Sadly for AMD their investment in the “Bulldozer” architecture was misplaced for where the industry was heading. While we certainly see far more software support for multi-threaded CPUs, IPC is still extremely important for most workloads. The original Bulldozer was somewhat rushed to market and was not fully optimized, while the “Piledriver” based Vishera products fixed many of these issues we have not seen the non-APU products updated to the latest Steamroller and Excavator architectures. The non-APU desktop market has been served for the past four years with 32nm PD-SOI based parts that utilize a rebranded chipset base that has not changed since 2010.

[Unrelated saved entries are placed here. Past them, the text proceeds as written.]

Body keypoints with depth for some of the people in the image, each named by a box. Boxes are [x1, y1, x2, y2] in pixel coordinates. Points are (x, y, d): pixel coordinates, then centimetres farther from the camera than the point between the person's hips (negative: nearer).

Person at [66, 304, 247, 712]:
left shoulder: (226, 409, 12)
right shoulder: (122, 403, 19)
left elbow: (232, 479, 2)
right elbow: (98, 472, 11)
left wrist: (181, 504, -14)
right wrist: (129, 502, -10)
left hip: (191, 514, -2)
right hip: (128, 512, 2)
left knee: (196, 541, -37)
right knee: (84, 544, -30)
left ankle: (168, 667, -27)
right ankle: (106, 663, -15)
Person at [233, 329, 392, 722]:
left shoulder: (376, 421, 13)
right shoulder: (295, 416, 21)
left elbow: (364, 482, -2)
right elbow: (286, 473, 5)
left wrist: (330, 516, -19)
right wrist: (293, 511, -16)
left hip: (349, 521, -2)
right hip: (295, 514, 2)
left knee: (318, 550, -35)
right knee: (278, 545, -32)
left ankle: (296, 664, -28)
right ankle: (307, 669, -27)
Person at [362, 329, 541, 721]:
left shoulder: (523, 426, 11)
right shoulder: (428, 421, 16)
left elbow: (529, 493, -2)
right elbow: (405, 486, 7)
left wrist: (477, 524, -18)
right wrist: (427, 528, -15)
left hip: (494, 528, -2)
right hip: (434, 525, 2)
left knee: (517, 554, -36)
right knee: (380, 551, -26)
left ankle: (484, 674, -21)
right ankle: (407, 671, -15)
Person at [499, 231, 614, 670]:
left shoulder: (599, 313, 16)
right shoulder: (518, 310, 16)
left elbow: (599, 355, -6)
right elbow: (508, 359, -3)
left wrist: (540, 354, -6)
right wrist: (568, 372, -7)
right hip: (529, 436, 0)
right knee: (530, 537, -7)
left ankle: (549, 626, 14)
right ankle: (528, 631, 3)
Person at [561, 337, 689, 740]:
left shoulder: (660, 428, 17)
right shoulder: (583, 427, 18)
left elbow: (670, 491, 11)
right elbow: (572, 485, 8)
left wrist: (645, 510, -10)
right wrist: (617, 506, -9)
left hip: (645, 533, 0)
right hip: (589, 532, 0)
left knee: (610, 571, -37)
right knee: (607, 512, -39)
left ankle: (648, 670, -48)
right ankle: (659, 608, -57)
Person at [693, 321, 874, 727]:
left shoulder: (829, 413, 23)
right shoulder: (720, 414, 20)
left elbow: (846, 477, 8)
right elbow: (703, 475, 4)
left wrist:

Four years ago AMD decided to change course entirely with their desktop and server CPUs. Instead of evolving the “Bulldozer” style architecture featuring CMT (Core Multi-Threading) they were going to do a clean sheet design that focused on efficiency, IPC, and scalability. While Bulldozer certainly could scale the thread count fairly effectively, the overall performance targets and clockspeeds needed to compete with Intel were just not feasible considering the challenges of process technology. AMD brought back Jim Keller to lead this effort, an industry veteran with a huge amount of experience across multiple architectures. Zen was born.
Hot Chips 28
This year’s Hot Chips is the first deep dive that we have received about the features of the Zen architecture. Mike Clark is taking us through all of the changes and advances that we can expect with the upcoming Zen products.

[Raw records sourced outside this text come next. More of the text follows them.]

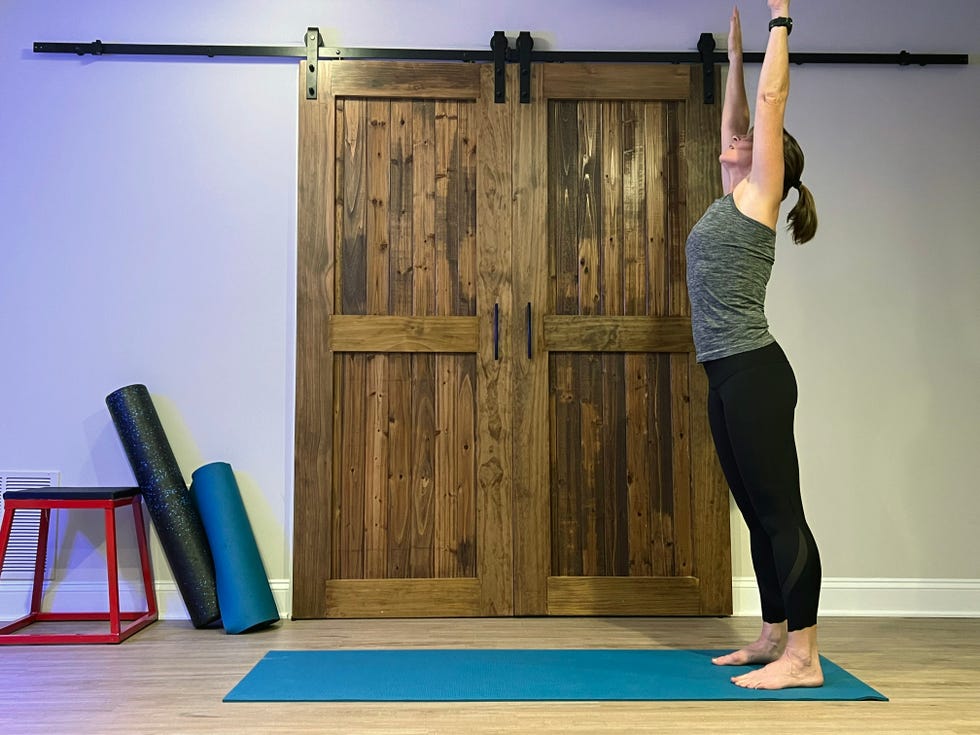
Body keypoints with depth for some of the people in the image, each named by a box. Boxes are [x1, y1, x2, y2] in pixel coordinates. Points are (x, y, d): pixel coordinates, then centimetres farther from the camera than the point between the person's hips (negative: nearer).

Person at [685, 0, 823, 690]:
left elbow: (772, 101, -3)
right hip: (728, 378, 9)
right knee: (760, 514, 12)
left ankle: (803, 658, 2)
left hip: (754, 375, -9)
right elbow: (737, 117, 27)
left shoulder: (757, 196, -2)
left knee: (781, 512, -5)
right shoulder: (733, 198, 18)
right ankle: (776, 637, 22)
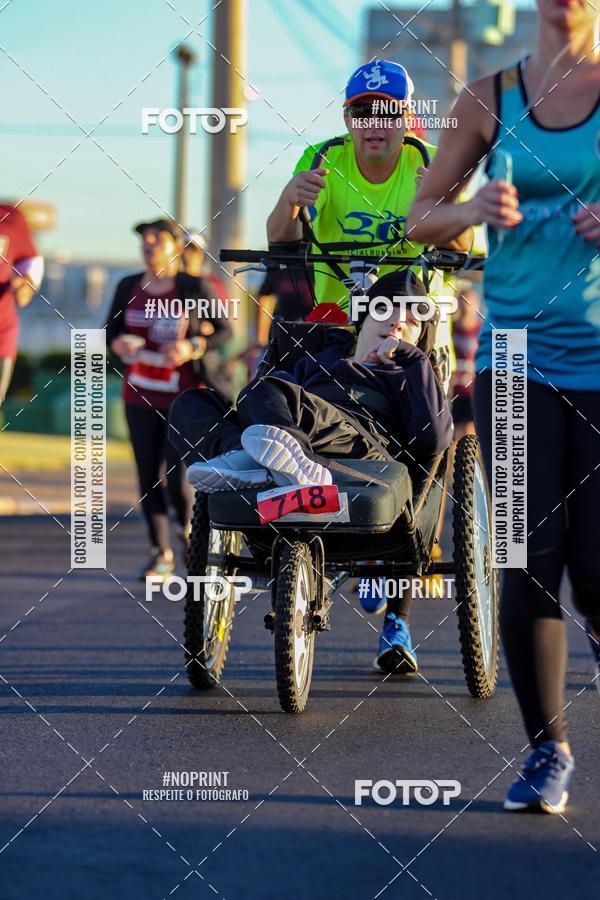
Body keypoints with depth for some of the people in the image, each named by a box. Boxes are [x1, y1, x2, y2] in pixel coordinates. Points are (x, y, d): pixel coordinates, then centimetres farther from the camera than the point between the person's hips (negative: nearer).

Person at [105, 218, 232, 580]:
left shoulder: (193, 287, -7)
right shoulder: (129, 287, 4)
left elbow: (224, 329, 0)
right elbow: (112, 329, 15)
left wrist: (193, 348, -17)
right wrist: (117, 343, -9)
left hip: (184, 399, -4)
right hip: (140, 397, 4)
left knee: (178, 479, -9)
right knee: (149, 479, 4)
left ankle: (189, 528, 22)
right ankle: (161, 553, 16)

Zen is a clean sheet design that borrows very little from previous architectures. This is not to say that concepts that worked well in previous architectures were not revisited and optimized, but the overall floorplan has changed dramatically from what we have seen in the past. AMD did not stand still with their Bulldozer products, and the latest Excavator core does improve upon the power consumption and performance of the original. This evolution was simply not enough considering market pressures and Intel’s steady improvement of their core architecture year upon year. Zen was designed to significantly improve IPC and AMD claims that this product has a whopping 40% increase in IPC (instructions per clock) from the latest Excavator core.

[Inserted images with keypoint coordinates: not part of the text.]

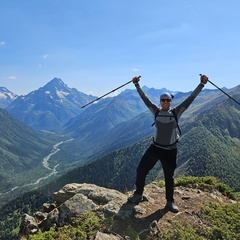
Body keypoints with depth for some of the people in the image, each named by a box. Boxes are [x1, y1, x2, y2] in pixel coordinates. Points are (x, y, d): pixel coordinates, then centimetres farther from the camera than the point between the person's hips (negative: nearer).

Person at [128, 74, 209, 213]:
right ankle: (138, 195, 22)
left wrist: (202, 84, -11)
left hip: (170, 151, -1)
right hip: (155, 148, 2)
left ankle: (170, 202, 31)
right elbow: (145, 98, 1)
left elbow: (191, 98, -7)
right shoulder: (156, 111, 0)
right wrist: (137, 85, 0)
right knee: (141, 170, 0)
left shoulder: (176, 112, -4)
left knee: (169, 177, 11)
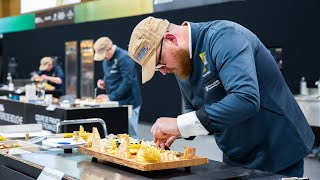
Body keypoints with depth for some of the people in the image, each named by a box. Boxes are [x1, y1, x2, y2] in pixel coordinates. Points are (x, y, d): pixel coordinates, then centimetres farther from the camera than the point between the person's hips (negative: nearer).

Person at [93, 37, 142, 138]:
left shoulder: (124, 57, -14)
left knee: (129, 135, -5)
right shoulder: (106, 60, 14)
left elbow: (128, 81, -21)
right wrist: (104, 83, 3)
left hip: (128, 103, -8)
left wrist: (111, 97, -18)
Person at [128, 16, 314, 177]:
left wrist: (180, 124, -34)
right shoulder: (182, 63, 3)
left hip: (277, 154, -7)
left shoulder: (221, 36, -23)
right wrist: (176, 130, -5)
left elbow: (245, 99, -37)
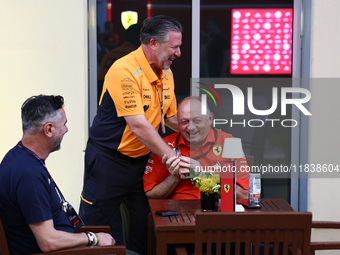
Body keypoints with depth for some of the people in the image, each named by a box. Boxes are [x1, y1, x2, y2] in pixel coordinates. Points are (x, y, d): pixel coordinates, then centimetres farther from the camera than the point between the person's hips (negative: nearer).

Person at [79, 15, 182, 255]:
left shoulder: (167, 73, 2)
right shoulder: (125, 71, -23)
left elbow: (171, 116, 14)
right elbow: (138, 126, -26)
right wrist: (172, 157, -24)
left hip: (142, 159, 7)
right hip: (108, 160, -7)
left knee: (144, 224, 9)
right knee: (93, 223, 4)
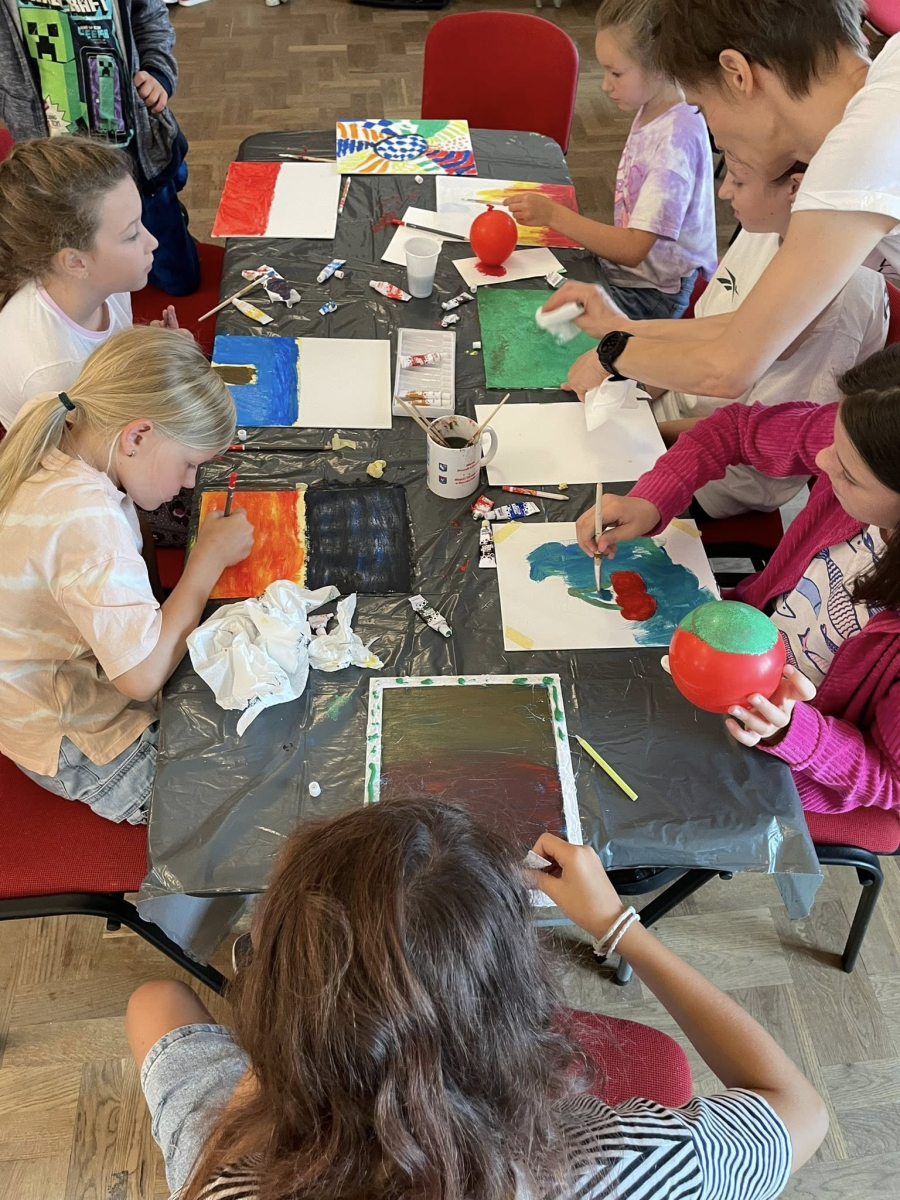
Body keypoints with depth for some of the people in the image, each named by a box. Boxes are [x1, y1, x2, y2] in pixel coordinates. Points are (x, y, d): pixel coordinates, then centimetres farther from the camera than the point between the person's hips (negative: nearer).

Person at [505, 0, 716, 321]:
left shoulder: (675, 138, -25)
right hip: (625, 265, 8)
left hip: (649, 292, -8)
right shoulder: (651, 110, 2)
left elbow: (633, 250, -29)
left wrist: (553, 215, -30)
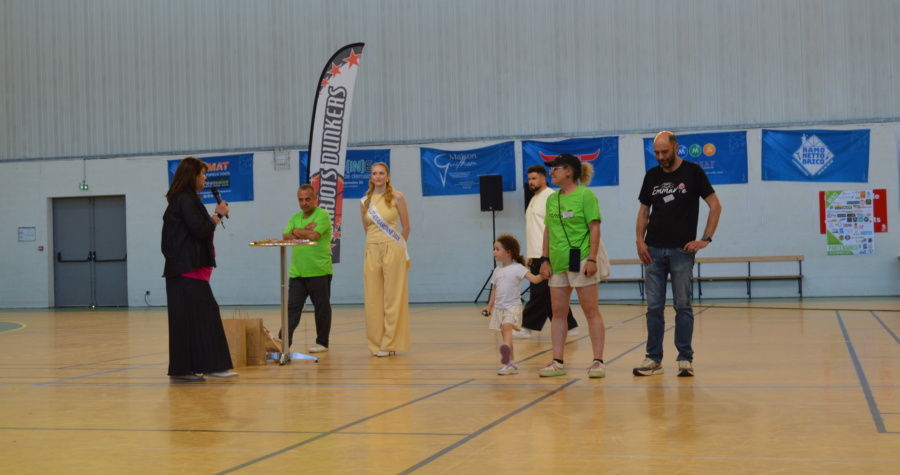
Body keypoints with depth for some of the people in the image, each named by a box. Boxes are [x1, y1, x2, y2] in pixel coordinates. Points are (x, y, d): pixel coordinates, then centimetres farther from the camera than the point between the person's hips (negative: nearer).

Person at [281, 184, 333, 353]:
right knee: (292, 307, 1)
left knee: (322, 308, 4)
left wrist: (297, 231, -1)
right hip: (297, 272, 5)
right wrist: (305, 232, -10)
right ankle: (284, 342, -1)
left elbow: (314, 235, -17)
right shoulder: (295, 218, 17)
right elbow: (285, 236, 3)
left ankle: (322, 342, 14)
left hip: (319, 271, -5)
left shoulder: (322, 215, -3)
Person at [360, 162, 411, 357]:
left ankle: (390, 344, 3)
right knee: (373, 298, 3)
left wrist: (398, 247, 8)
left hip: (392, 250, -3)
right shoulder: (365, 201, 8)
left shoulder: (397, 197, -1)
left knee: (393, 297, -2)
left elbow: (406, 227, 3)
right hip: (372, 251, 3)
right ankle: (376, 344, 10)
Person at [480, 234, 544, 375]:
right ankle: (511, 364, 10)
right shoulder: (497, 271, 13)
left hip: (513, 306, -6)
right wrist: (489, 306, 17)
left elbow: (534, 279, -15)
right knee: (505, 334, 6)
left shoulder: (517, 268, -6)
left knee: (507, 326, -31)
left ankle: (506, 349, -52)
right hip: (499, 307, 6)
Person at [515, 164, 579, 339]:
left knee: (539, 293, -7)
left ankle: (527, 327, -6)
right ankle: (569, 326, 15)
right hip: (536, 255, 10)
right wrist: (530, 255, 19)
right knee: (552, 295, 10)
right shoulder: (534, 199, 20)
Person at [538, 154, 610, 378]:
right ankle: (558, 362, 13)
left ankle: (598, 361, 4)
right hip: (558, 262, 7)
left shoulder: (585, 195, -7)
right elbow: (548, 230, 14)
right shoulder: (552, 199, 12)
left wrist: (592, 259, -17)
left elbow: (595, 227, -11)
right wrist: (544, 260, 7)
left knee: (591, 310, -1)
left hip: (581, 259, -7)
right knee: (558, 311, 7)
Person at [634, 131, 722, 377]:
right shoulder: (652, 175, 10)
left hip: (681, 250, -3)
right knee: (654, 307, 4)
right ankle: (653, 359, 10)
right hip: (654, 250, 4)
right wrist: (640, 240, 1)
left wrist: (705, 239, -9)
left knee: (682, 305, 0)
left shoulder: (693, 172, -1)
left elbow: (715, 206, -2)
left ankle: (685, 359, 7)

AMD also has focused on scaling the Zen architecture from low power envelopes up to server level TDPs. The company looks to have pushed down the top end power envelope of Zen from the 125+ watts of Bulldozer/Vishera into the more acceptable 95 to 100 watt range. This also has allowed them to scale Zen down to the 15 to 25 watt TDP levels without sacrificing performance or overall efficiency. Most architectures have sweet spots where they tend to perform best. Vishera for example could scale nicely from 95 to 220 watts, but the design did not translate well into sub-65 watt envelopes. Excavator based “Carrizo” products on the other hand could scale from 15 watts to 65 watts without real problems, but became terribly inefficient above 65 watts with increased clockspeeds. Zen looks to address these differences by being able to scale from sub-25 watt TDPs up to 95 or 100. In theory this should allow AMD to simplify their product stack by offering a common architecture across multiple platforms.